ANN ARBOR — The nation’s spending on health care was up 5.5 percent from August 2015 to August 2016, a $3.4 trillion annual rate, according to the monthly Health Sector Economic Indicators, released by the Center for Sustainable Health Spending at the Ann Arbor-based healthcare consultant Altarum Institute.

The consulting firm said the survey showed unexpectedly high growth in spending on health care services in the second quarter. Spending on prescription drugs grew by only 4.3 percent in August, despite higher growth in prescription drug prices.


Altarum officials said that in August 2016, health care prices were 1.9 percent higher than in August 2015. While only a 0.2 increase from July, prices are at their highest rate since October 2012. After hitting the December 2015 all-time low of 0.9 percent, price growth has roughly doubled, and is on the cusp of rising to a more typical 2 percent rate. Yet, the two principal price components, hospitals and physicians, are growing remarkably slowly — 0.9 percent for hospitals and 0.1 percent for physician services. At 6.3 percent growth, prescription drug prices are at their highest level since December 2014.

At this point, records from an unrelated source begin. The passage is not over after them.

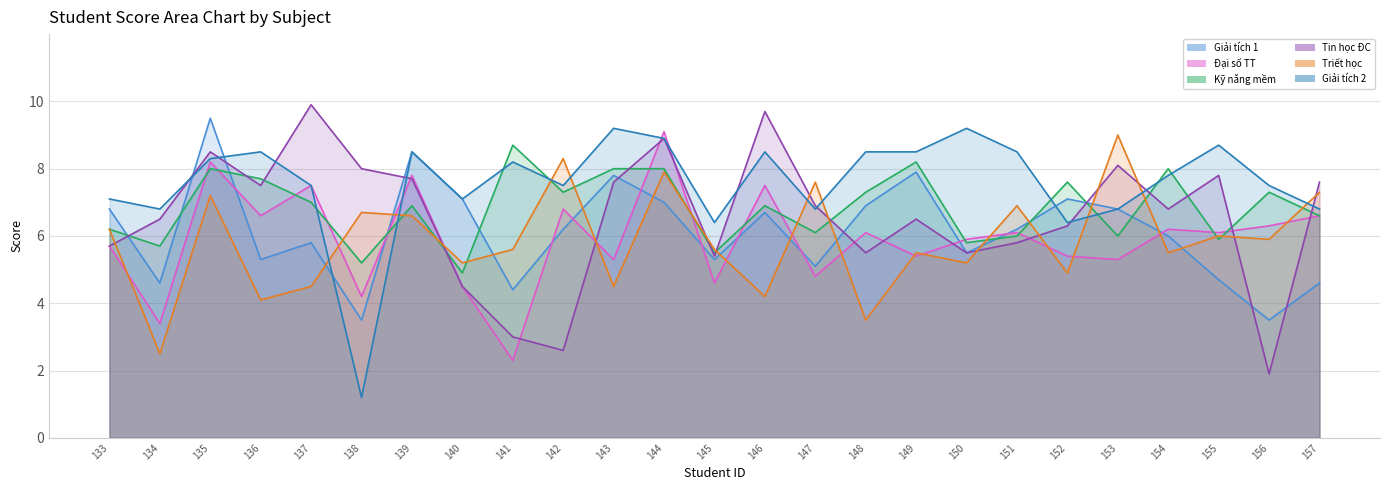

What is the difference between the Giải tích 2 values at 155 and 157?

1.9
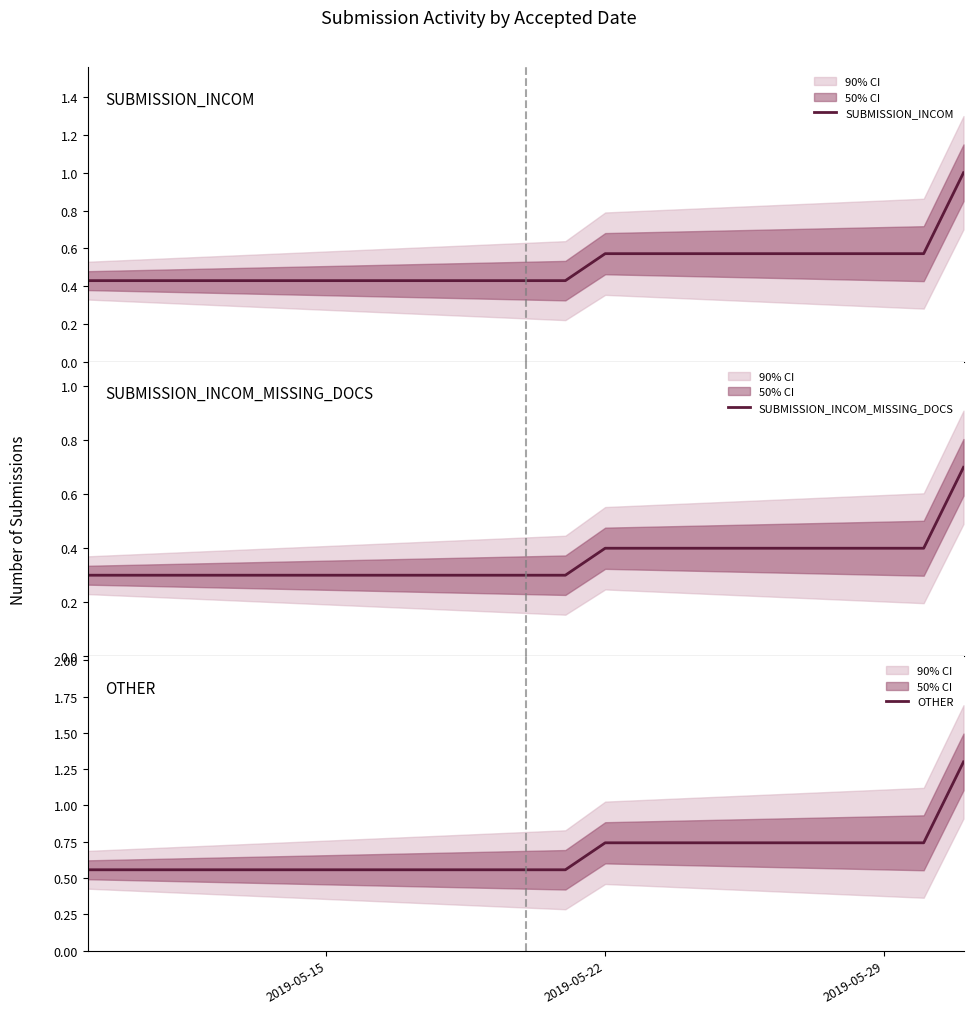

What is the minimum value shown in the chart?

0.3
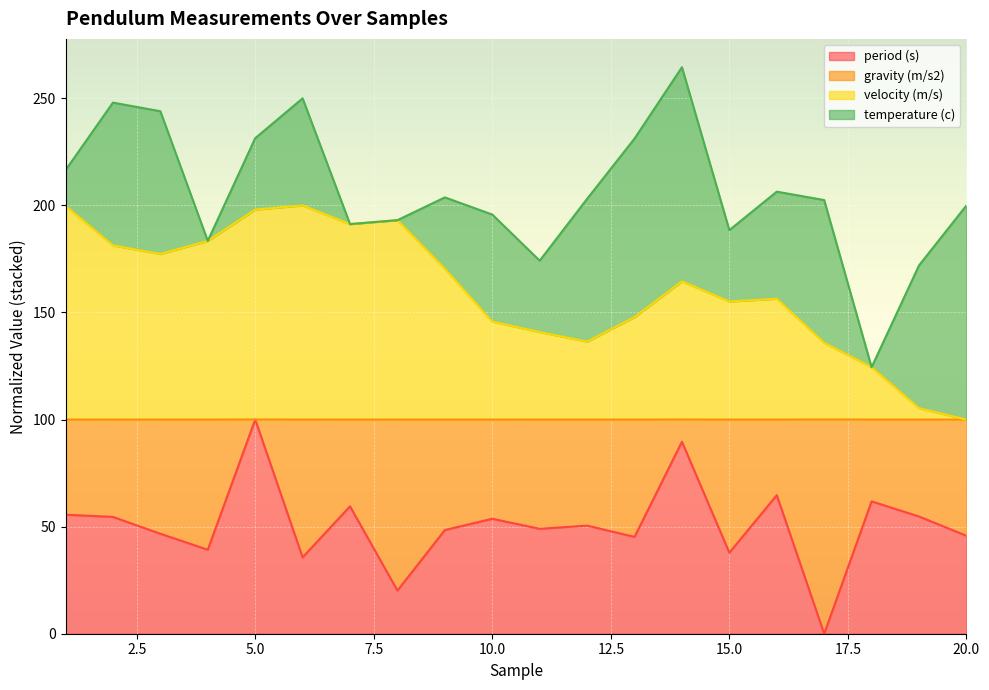

What is the highest value of the period (s) series?

100.0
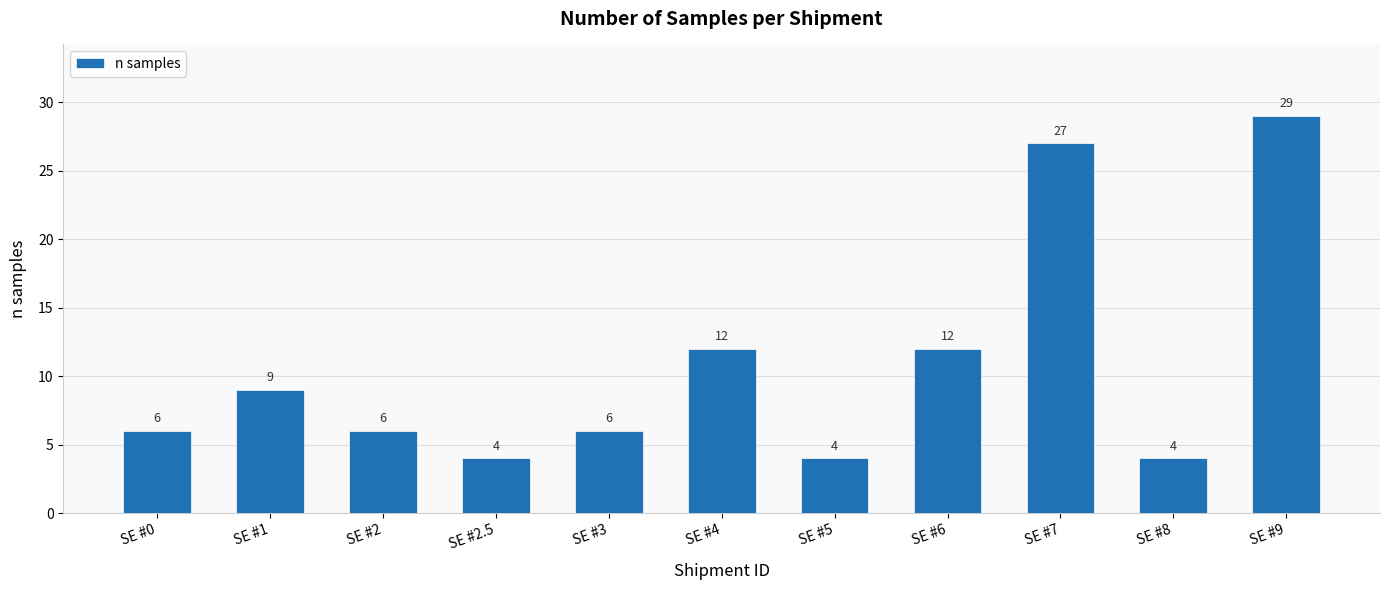

The value at SE #7 is 42. True or false?

False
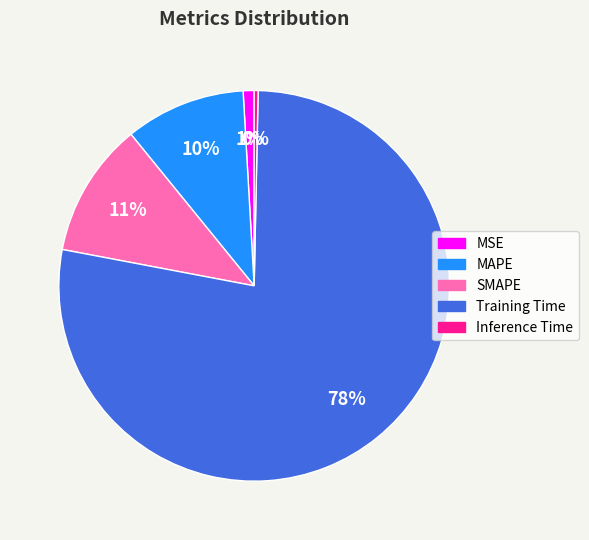

Which category has the smallest portion of the pie?

Inference Time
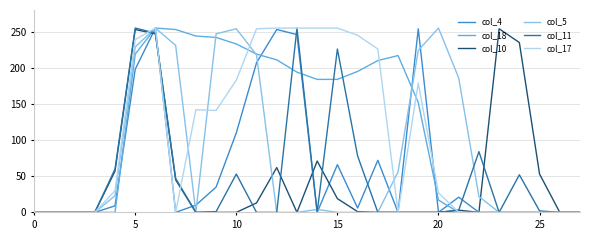

What is the greatest value displayed?

255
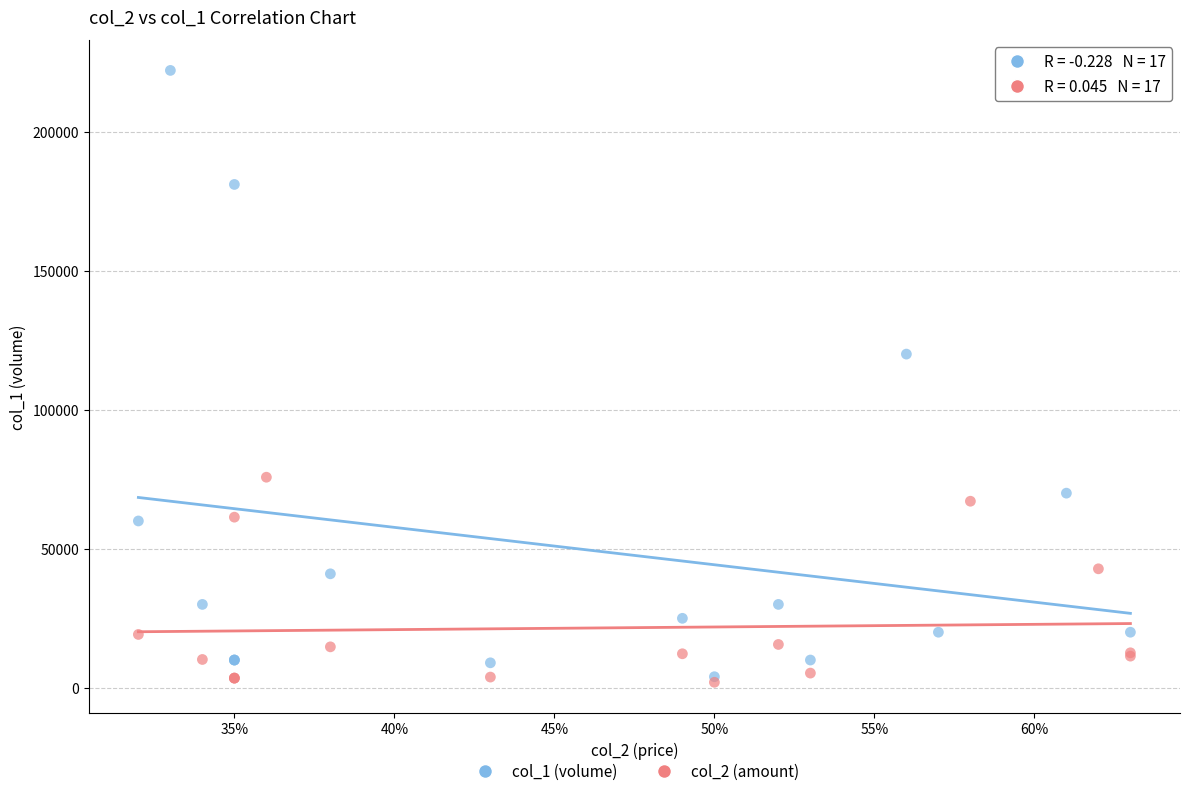

Which series contains the highest Y value?

col_1 (volume)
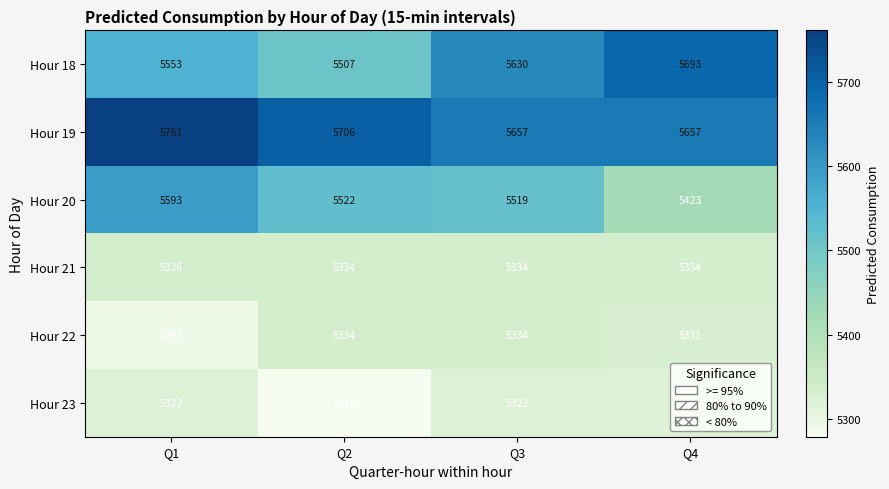

What is the difference between the maximum and minimum values in the Hour 22 series?

42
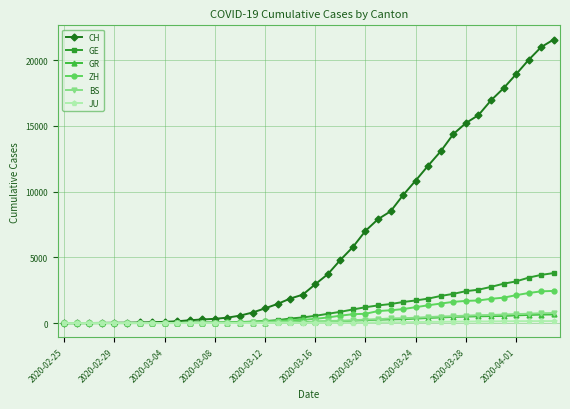

Which series has the largest total across all categories?

CH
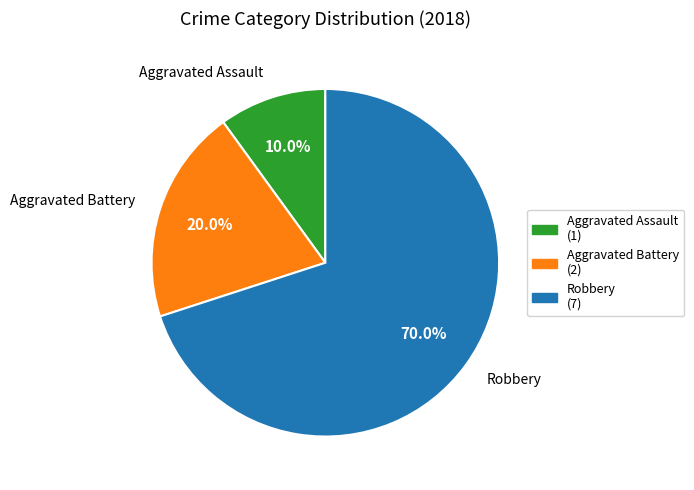

Does Aggravated Assault account for over 50% of the chart?

No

Health care added 32,700 jobs in September, less than the 12-month average of 37,000 jobs, but up from last month’s low August reading of 22,000. Hospital hiring grew by 7,000 jobs compared to its 12-month average of 13,000. Health jobs grew 2.9 percent year over year while non-health jobs grew 1.6 percent, causing the health share of total employment to reach a new all-time high of 10.8 percent.

For the full report, visit http://www.altarum.org/healthindicators.

“We have expected health spending growth to slow in 2016 in response to the slowdown in expanded coverage,” said Charles Roehrig, founding director of the Center. “However, the September QSS suggests that spending on health care services in the first half of 2016 has been growing at about the same rate as in 2015. It took a while for expanded coverage to push spending up, so perhaps we must wait a while longer for the slowdown in expanded coverage to be reflected in slower spending growth. We await QSS data for the third quarter which will be released on December 8th.”